If you’re a homesteader who also works a full-time job away from the farm, or if like many of MOTHER EARTH NEWS’ readers you engage in a “bootstrap business” for extra income, you should be aware of some special regulations set down by the government’s Internal Revenue Service.
In particular, you ought to become acquainted with the “hobby farming rules” of Internal Revenue Code Section 183, which state–in effect–that the government won’t allow you to claim any loss incurred through hobby or pleasure activities as an offset against other taxable income.

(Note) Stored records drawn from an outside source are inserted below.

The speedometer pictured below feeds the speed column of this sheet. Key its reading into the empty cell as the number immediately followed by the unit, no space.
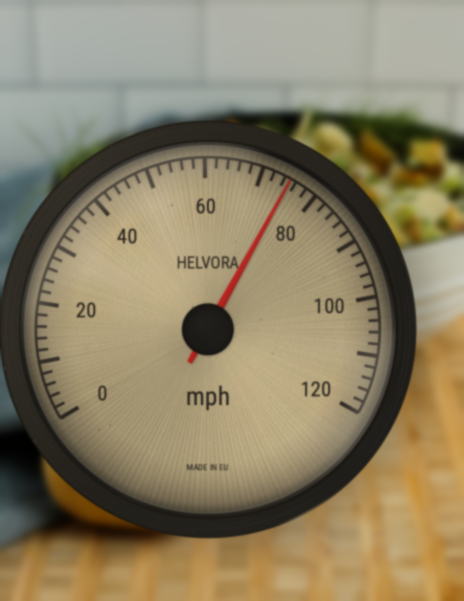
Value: 75mph
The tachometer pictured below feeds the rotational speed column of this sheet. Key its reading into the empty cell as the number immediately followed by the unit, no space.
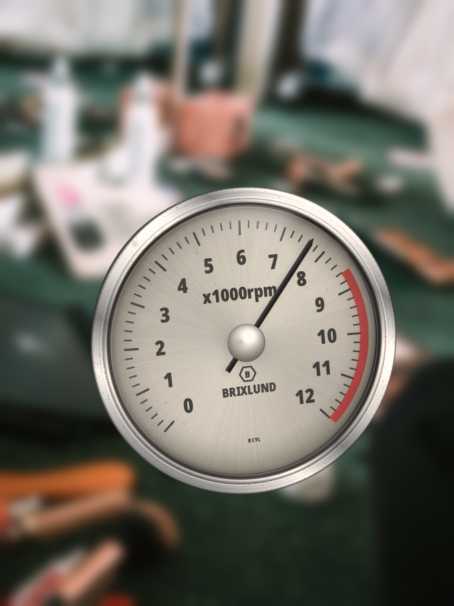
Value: 7600rpm
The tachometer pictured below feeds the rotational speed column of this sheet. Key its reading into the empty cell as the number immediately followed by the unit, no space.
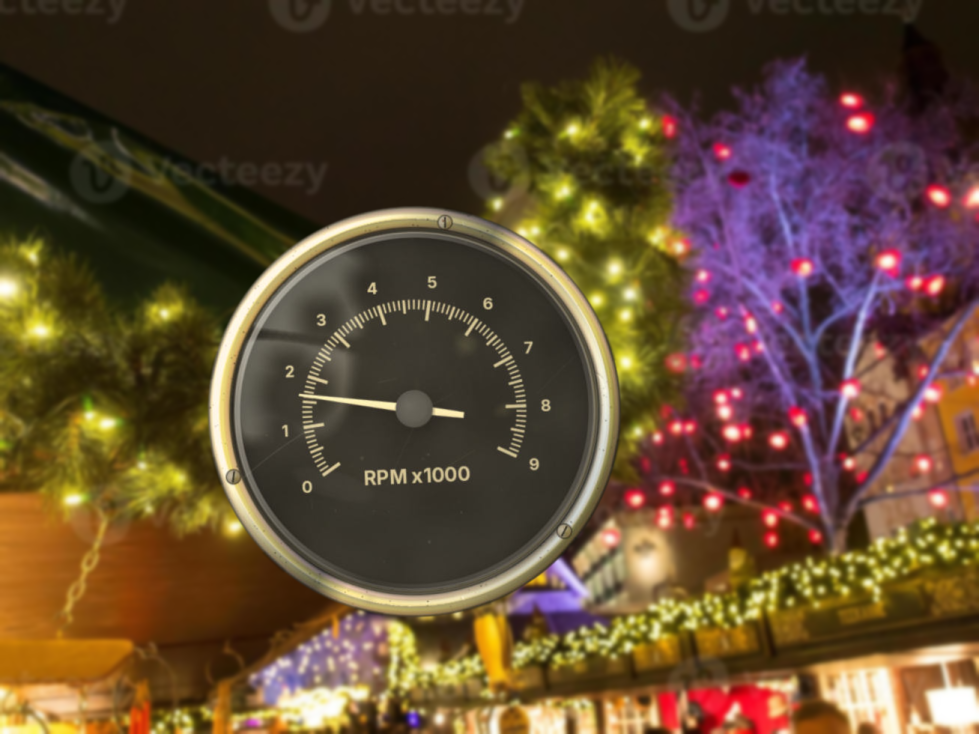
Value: 1600rpm
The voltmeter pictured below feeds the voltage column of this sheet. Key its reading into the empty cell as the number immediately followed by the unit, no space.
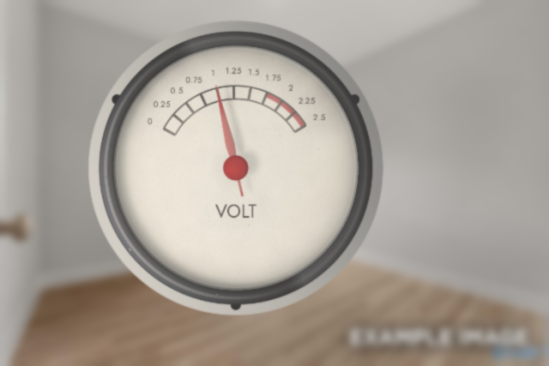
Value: 1V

This section was–presumably–created by the IRS to dissuade individuals from purchasing unprofitable properties for use as tax write-offs. However, there is hope for the good-intentioned part-time farmer. If you can simply demonstrate a profit motive to the government, you will be allowed to deduct your farming losses from your non-farm income.
And about the best way I know to show a profit motive is to have records of the net income from your farming activities over a period of time. However, doing so may not be an easy task for the man, woman, or family just starting out on a homestead.
As an aid to such farmers, a “two out of five years” tax rule was enacted in 1969 and revised in 1976. The regulation allows a farmer or part-time entrepreneur to elect –in advance–a five-year period of time in which to show ability to make a profit.
After you’ve demonstrated that you have a profit motive by coming out “in the black” on any two of the five consecutive years, it will be presumed from then on that you’re engaged in the activity for that purpose. Thereafter, the IRS has the burden of proof in any related charge that may be levied against you. (By the way, if your farm activity consists of breeding, training. showing, or racing horses … you have seven years in which to demonstrate two years of profit.)
However, suppose you’ve tried to put your agricultural operation into “the black” and found that it just couldn’t be done within five years. Well, you may still be able to produce sufficient evidence to prove the profit motive, should the government decide to investigate your tax returns. The following factors will usually be considered by the IRS when judging whether or not to challenge a deduction for losses:
 The manner in which the tax-payer conducts his or her farming activity. Is it businesslike? Are detailed financial records kept? Are those records separate from those of personal financial activities? (For instance–although many full-time commercial farmers fail to do so– you should keep a separate checking account for your agricultural activities.)
The IRS will also note any strategies you’ve used in attempts to make a profit. An auditor may disallow losses, though, if it appears that your activities are “preparatory” to carrying on an enterprise instead of constituting “on-going” business.
 The time and effort the taxpayer expends in the business. Naturally, being able to show that you’ve devoted an impressive amount of management time and physical labor to your hobby will be to your advantage.
 The expertise of the taxpayer or of his or her advisors. The extent of your background in farming will be weighed carefully. (If you are inexperienced, you might consider hiring a professional manager or consultant to give credibility to your claim.)
 The taxpayer’s pursuit of knowledge concerning his or her business activity. It will be to your advantage to make a continual effort to become educated in both production practices and management techniques. Your county extension agent can suggest appropriate publications, courses, and meetings.
 The presence of a taxpayer’s residence or recreational facilities on or near the farm. The absence of a “showplace” appearance to your working acres will be a definite plus … but, although the fact that your personal residence is on the farm while your primary occupation is off the farm may be viewed negatively by the IRS, it shouldn’t override the other factors already mentioned.
Nothing Replaces Records
Of course, farming isn’t the only activity covered by the IRS “hobby” regulations. Many part-time pursuits have elements of pleasure and can be profitable as well. Always keep good records of any of your business transactions, so that you can–perhaps–make use of the tax savings that may result from a loss in your hobby or your bootstrap business.